Tragisnya adalah, bahwa manusia yang terluka, cenderung lebih suka untuk menghadapi apapun – termasuk sesuatu yang sama sekali ajaib, sesuatu yang setidakmasukakal menjadikan anak domba sebagai anak sendiri – kecuali kenyataan pahit itu sendiri.  Film ini gak segan-segan ngasih hukuman untuk orang seperti itu. Seperti yang kita lihat terjadi kepada Maria di akhir cerita. Lamb sesungguhnya adalah dongeng rakyat penuh moral tentang orang yang jadi kehilangan begitu banyak, karena mereka berkubang dan tidak membenahi diri setelah kehilangan yang pertama.

 
 
 
 
 

Puitis, tragis, humanis. Film ini bukan hanya punya bobot, tapi juga penuh oleh ruh-ruh seni. Dia bercerita lewat visual. Dosa film ini cuma, bercerita terlalu lama. Dan terlalu sedikit. Dia tidak berhasil meyakinkan kita bahwa cerita yang sajikan ini memang harus berdurasi sepanjang itu, karena dia tidak mengisi durasi dengan seimbang. Atau katakanlah, dengan efektif. Banyak plot-plot poin yang jadi ada, dan kemudian tidak ada, dengan begitu saja. Semuanya numpuk di pertengahan akhir. Sementara di awalnya, set up agak sedikit terlalu kosong. Melainkan jadi susah untuk diikuti. Saking susahnya, penonton bisa gak sabar, dan memutuskan untuk melihat film ini sebagaimana yang mereka mau. Tidak lagi sesuai tuntunan yang disediakan. Akhiran film yang mengejutkan itu, misalnya, aku gak kaget kalo ada yang menganggapnya lucu, alih-alih tragis.

Entri Data.
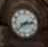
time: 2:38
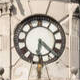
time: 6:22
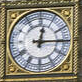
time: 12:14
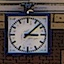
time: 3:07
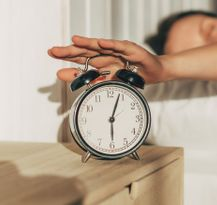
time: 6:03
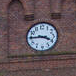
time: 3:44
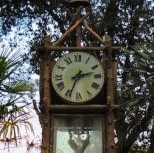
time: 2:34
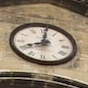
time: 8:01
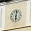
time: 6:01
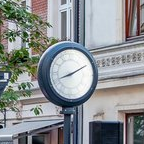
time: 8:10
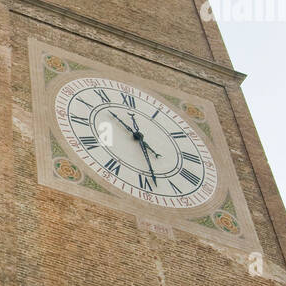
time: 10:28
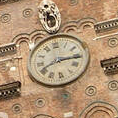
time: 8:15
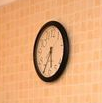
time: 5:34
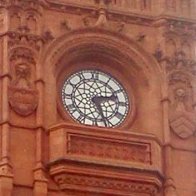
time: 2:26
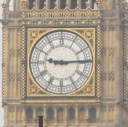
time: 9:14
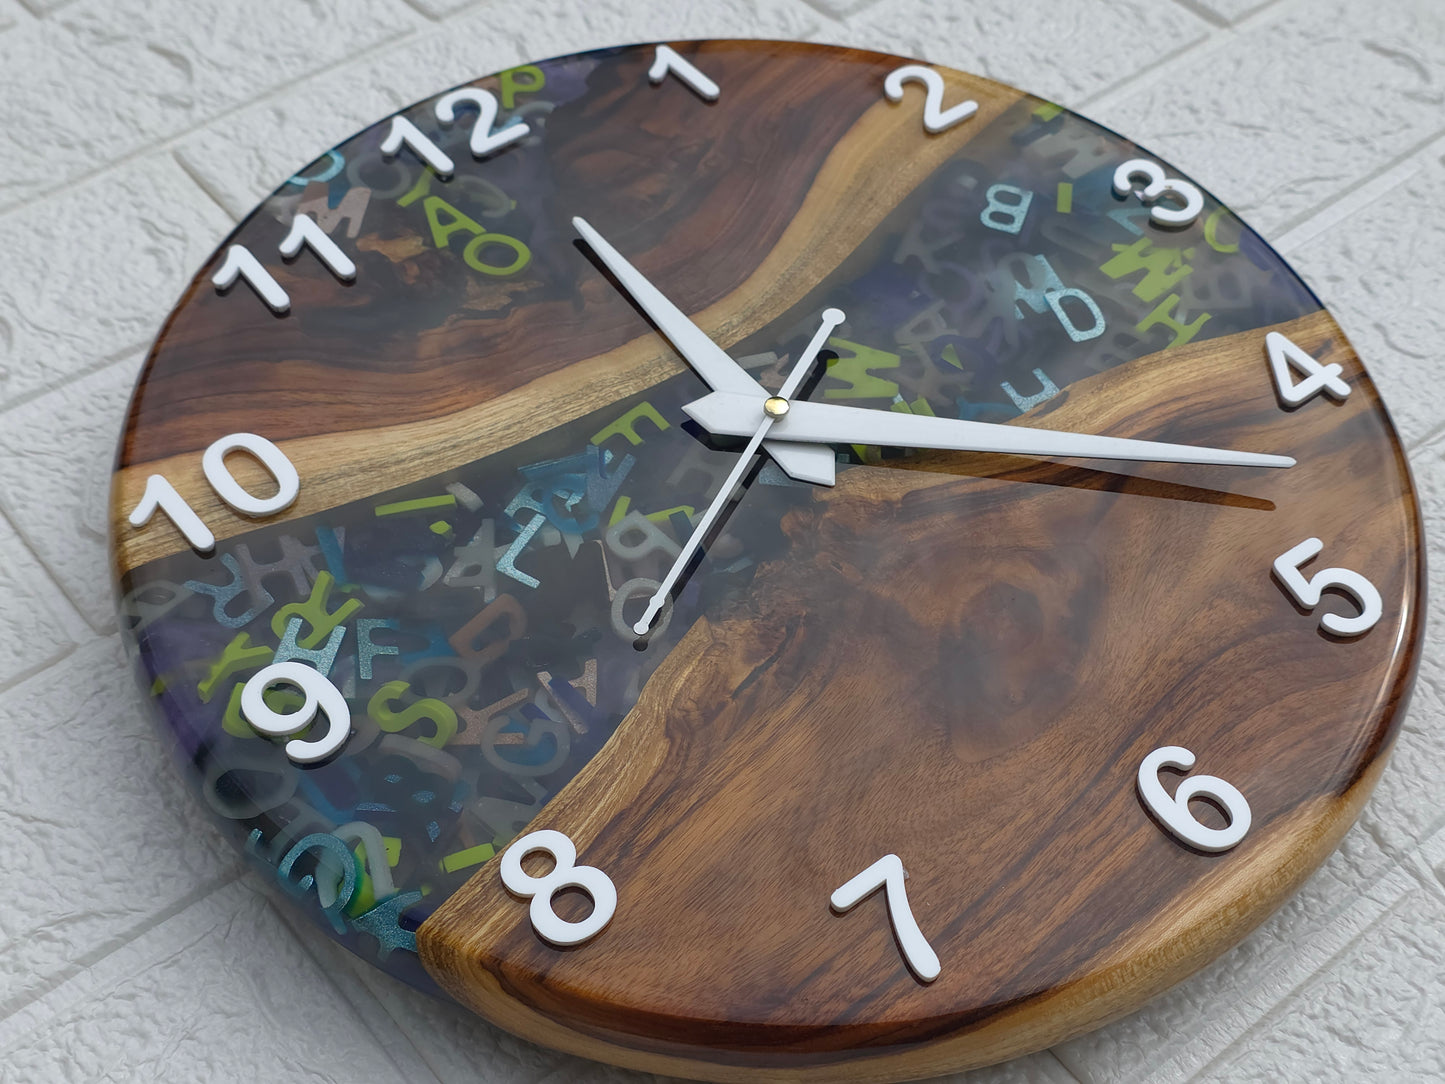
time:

Tujuan Latihan.
Alihkan kalimat berikut dari ulasan film Lamb ke dalam bahasa Inggris: "Lamb sesungguhnya adalah dongeng rakyat penuh moral tentang orang yang jadi kehilangan begitu banyak, karena mereka berkubang dan tidak membenahi diri setelah kehilangan yang pertama."

Penyelesaian.
Lamb is really a folk tale full of morals about people who end up losing so much because they wallow and fail to pull themselves together after their first loss.